• TASK TO CARRY OUT: Skip the pictures, and retype the data below in full, exactly.
━━━━━ DATASET CONTENT
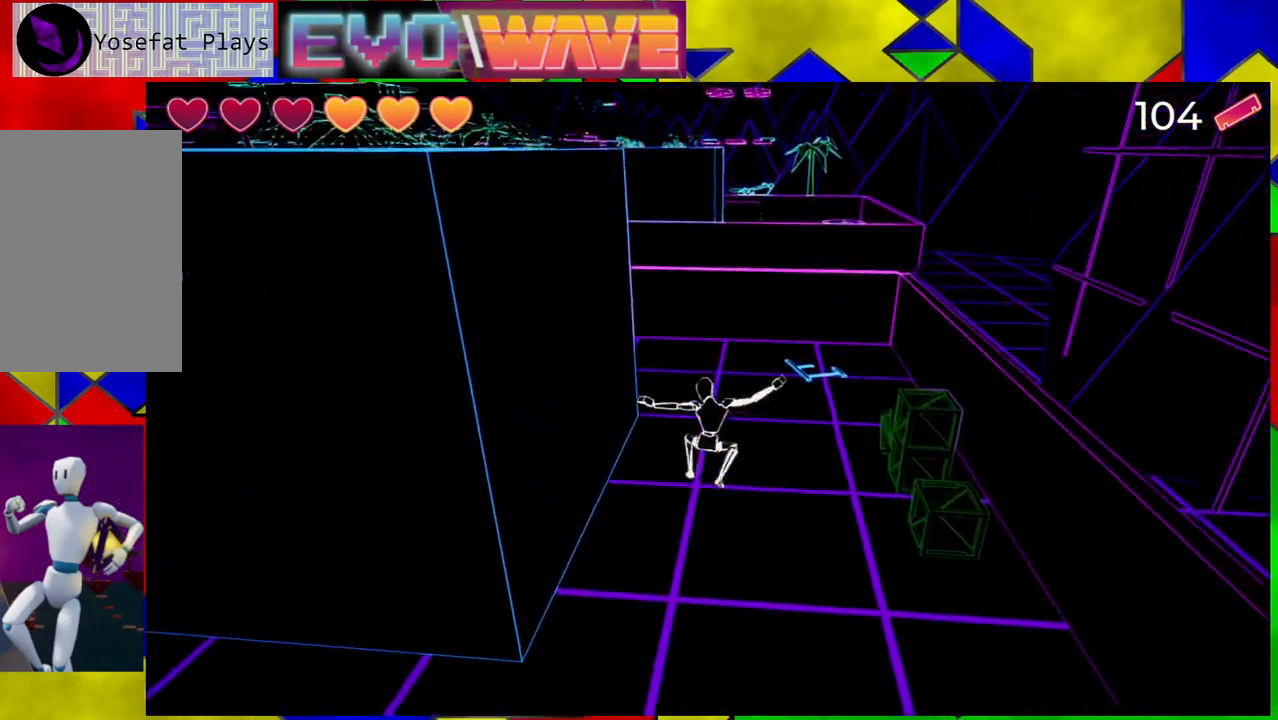
{"buttons": ["B"], "left_stick": "up-left", "right_stick": "center", "events": [[200, "B", "up"], [333, "B", "down"]]}
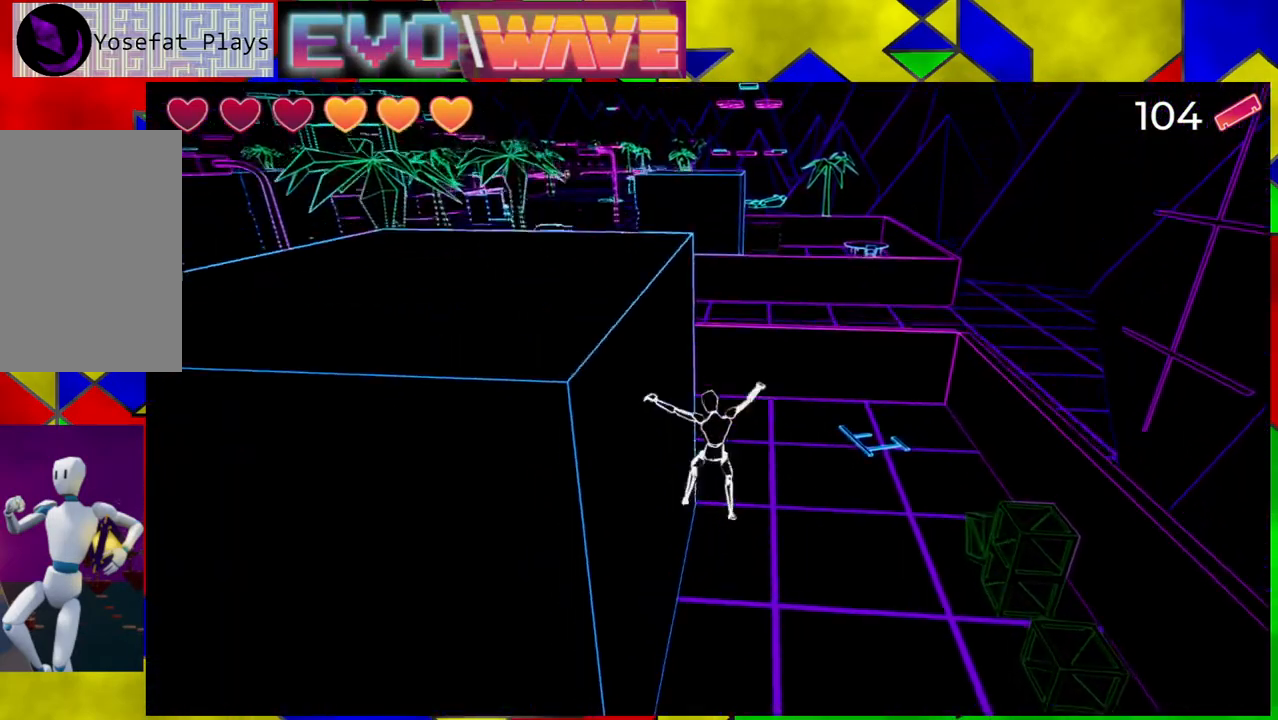
{"buttons": [], "left_stick": "up-left", "right_stick": "center", "events": [[500, "B", "up"]]}
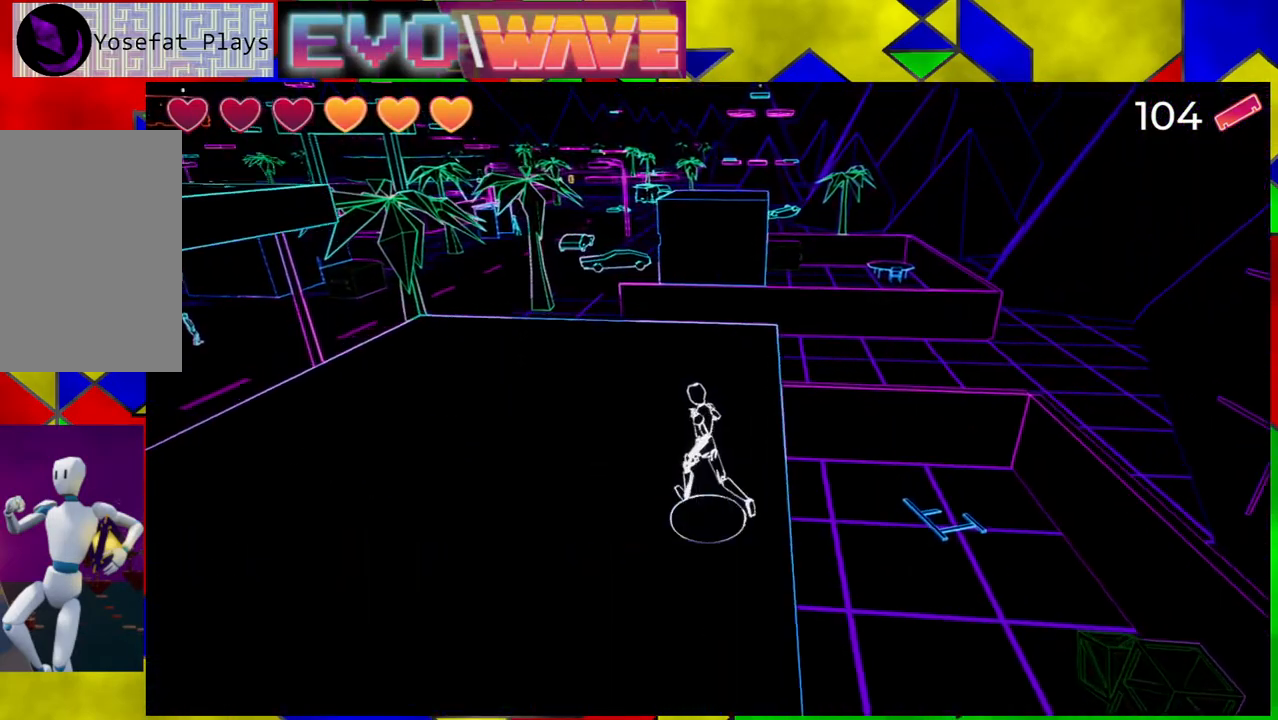
{"buttons": [], "left_stick": "up", "right_stick": "left", "events": [[217, "right_stick", "left"], [250, "left_stick", "up"]]}
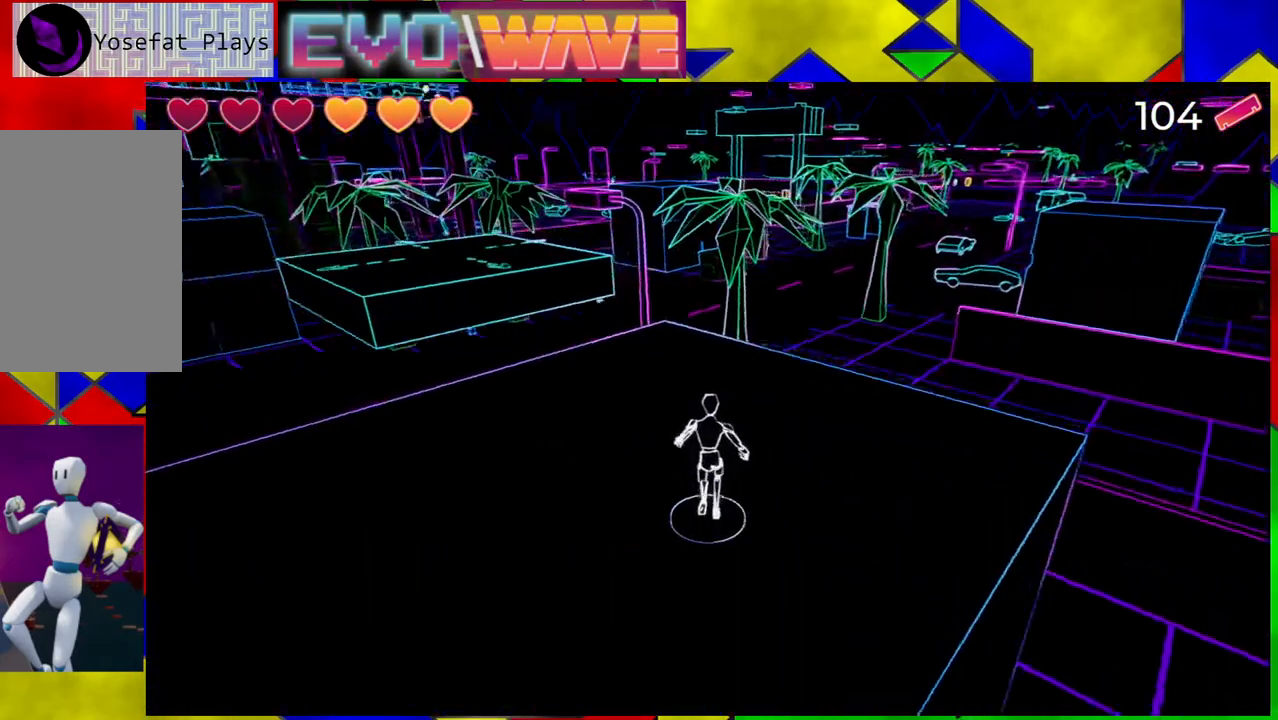
{"buttons": [], "left_stick": "up-left", "right_stick": "center", "events": [[67, "left_stick", "up-left"], [150, "right_stick", "center"]]}
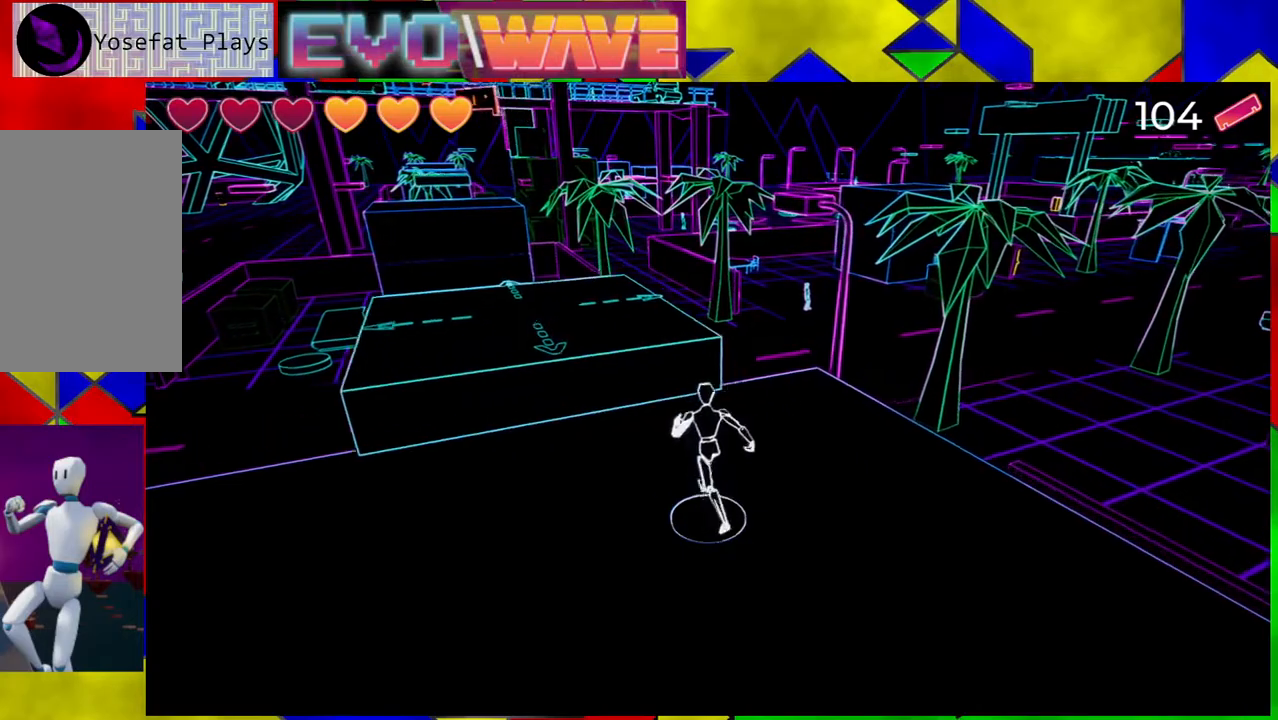
{"buttons": [], "left_stick": "up-left", "right_stick": "center", "events": [[100, "B", "down"], [433, "B", "up"]]}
━━━━━━━━━━
• REPLY TO THE TASK:
{"buttons": ["B"], "left_stick": "up-left", "right_stick": "center", "events": [[200, "B", "up"], [333, "B", "down"]]}
{"buttons": [], "left_stick": "up-left", "right_stick": "center", "events": [[500, "B", "up"]]}
{"buttons": [], "left_stick": "up", "right_stick": "left", "events": [[217, "right_stick", "left"], [250, "left_stick", "up"]]}
{"buttons": [], "left_stick": "up-left", "right_stick": "center", "events": [[67, "left_stick", "up-left"], [150, "right_stick", "center"]]}
{"buttons": [], "left_stick": "up-left", "right_stick": "center", "events": [[100, "B", "down"], [433, "B", "up"]]}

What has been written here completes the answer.